Paul urged Timothy not to allow his youthful insecurity to blunt his zeal and faithfulness in doing what God had told him. Rather than arguing with those who criticized Timothy, Paul urged him to live as an example of godliness. Paul advised Timothy to live a life that was so spotless in word, conduct, love, spirit, faith, and purity that his life could serve as a model for others in the church to follow. Timothy’s life was to be the evidence that God had called him. God looked beyond Timothy’s youth, timidity, and physical weakness and saw his sincere heart.
As you seek to follow God’s will, you may identify with Timothy. Perhaps some things about you seem to disqualify you from serving the Lord effectively. You may be sensitive because you are a new Christian or because you come from a sinful past. Perhaps you have little education or money or social status. You may have previously experienced failure in your service for God. Don’t allow this to intimidate you from following God’s will. Your area of weakness may be God’s means of demonstrating His strength (2 Cor. 12:9). Allow God to demonstrate His call upon you by transforming your life into a model of godliness.

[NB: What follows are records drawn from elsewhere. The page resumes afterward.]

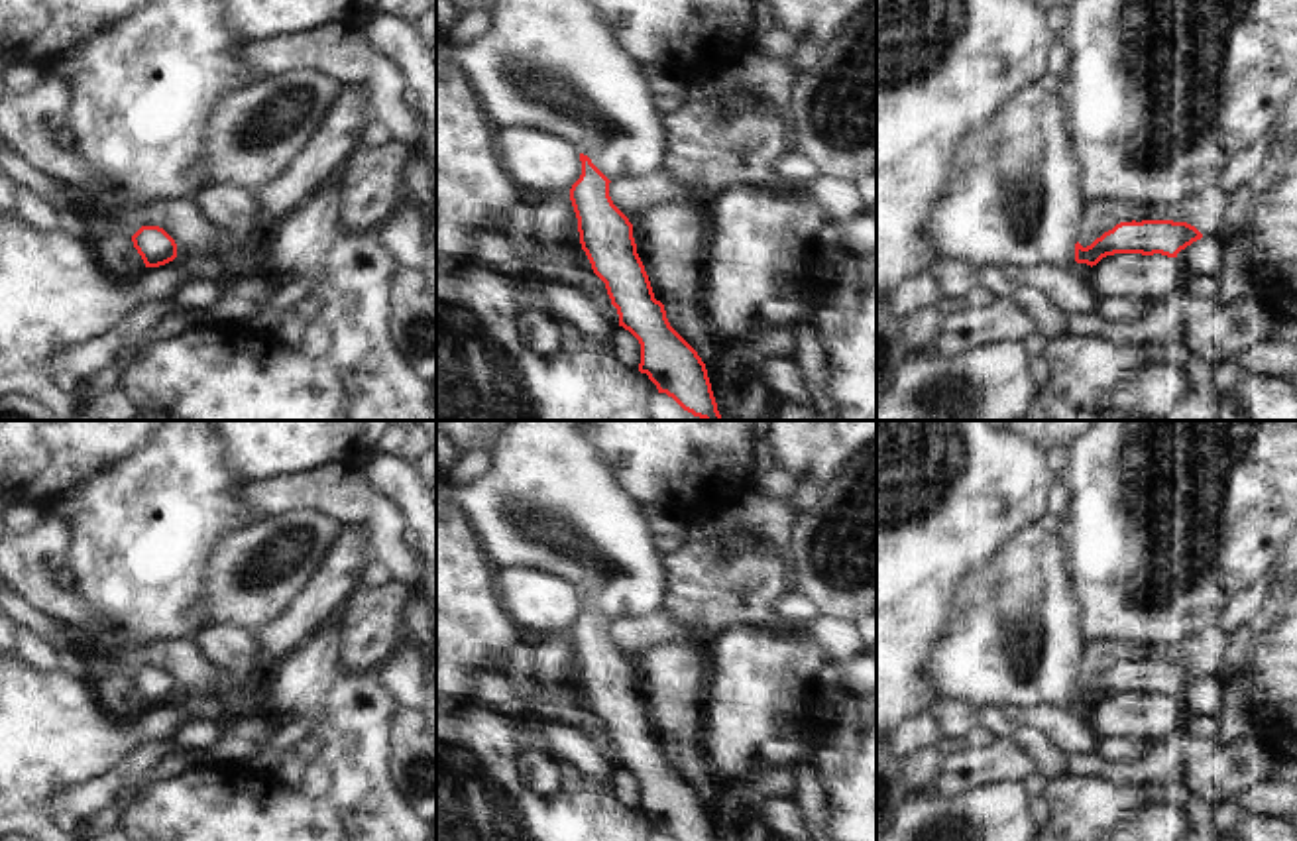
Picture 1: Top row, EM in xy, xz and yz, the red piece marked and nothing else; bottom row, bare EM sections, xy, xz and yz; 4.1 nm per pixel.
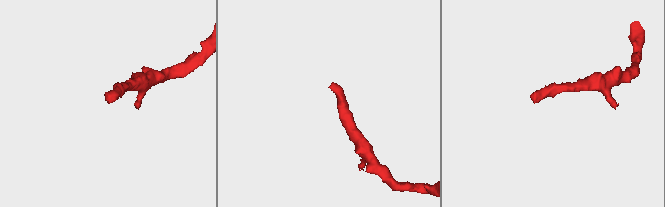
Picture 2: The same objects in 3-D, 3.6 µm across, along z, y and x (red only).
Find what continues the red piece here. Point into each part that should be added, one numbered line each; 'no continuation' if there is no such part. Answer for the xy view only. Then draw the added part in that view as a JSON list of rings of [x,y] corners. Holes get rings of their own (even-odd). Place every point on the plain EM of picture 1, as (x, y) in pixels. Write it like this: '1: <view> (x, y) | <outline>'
no continuation

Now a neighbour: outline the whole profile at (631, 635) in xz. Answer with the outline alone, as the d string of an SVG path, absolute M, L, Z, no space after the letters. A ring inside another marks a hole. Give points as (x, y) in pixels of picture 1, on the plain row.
M664 611L648 613L645 617L621 617L609 623L609 637L627 658L656 645L682 643L688 635L690 631Z

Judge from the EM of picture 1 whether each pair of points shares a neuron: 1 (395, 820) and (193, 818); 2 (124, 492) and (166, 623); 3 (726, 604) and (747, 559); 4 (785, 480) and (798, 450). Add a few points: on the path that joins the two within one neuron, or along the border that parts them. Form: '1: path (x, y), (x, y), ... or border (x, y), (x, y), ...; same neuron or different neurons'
1: border (323, 798), (338, 820); different neurons
2: path (138, 525), (138, 559), (150, 590); same neuron
3: path (726, 592), (747, 570); same neuron
4: border (777, 466), (798, 480); different neurons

Saturday, November 5 – Wisdom Justified
“Yet wisdom is vindicated by all her children.”—Luke 7:35
The world is full of “experts.” There are people everywhere who want to convince you of the wisdom of their opinion. Yet God says that it is not the one who declares his viewpoint the most loudly or vociferously who is the wisest, but the one who is vindicated over time.
Wisdom is not proven by argument or debate. Wisdom is proven over time. Some people adamantly proclaim that their opinion is best. Regardless of how convincingly these people defend their viewpoint, time is the best judge of their wisdom. The result of a practice proves its validity, not how loudly it is promoted.
When you seek to obey what God has told you, you will sometimes meet resistance and criticism from others who disagree with the wisdom of your actions. Your immediate response may be the urge to vindicate yourself. However, if you wait patiently, time will reveal the wisdom of your actions far better than you could through argument.
Through the ages, the wisdom found in God’s Word has been tested and proven true. It is critical that you measure everything you hear against the Scriptures. Trends in psychology and philosophy come and go, but God’s Word is timeless. Whenever you share an opinion in counseling someone else, make sure that it comes from the Scripture and not merely from your best thinking. As long as you base your life choices on the Word of God, time will be your defender and will validate the wisdom of your choices. If, over time, you clearly see you are wrong, ask God’s forgiveness and seek a fresh word from God through the Scripture. Then obey that word and watch to see God confirm His wisdom in your life.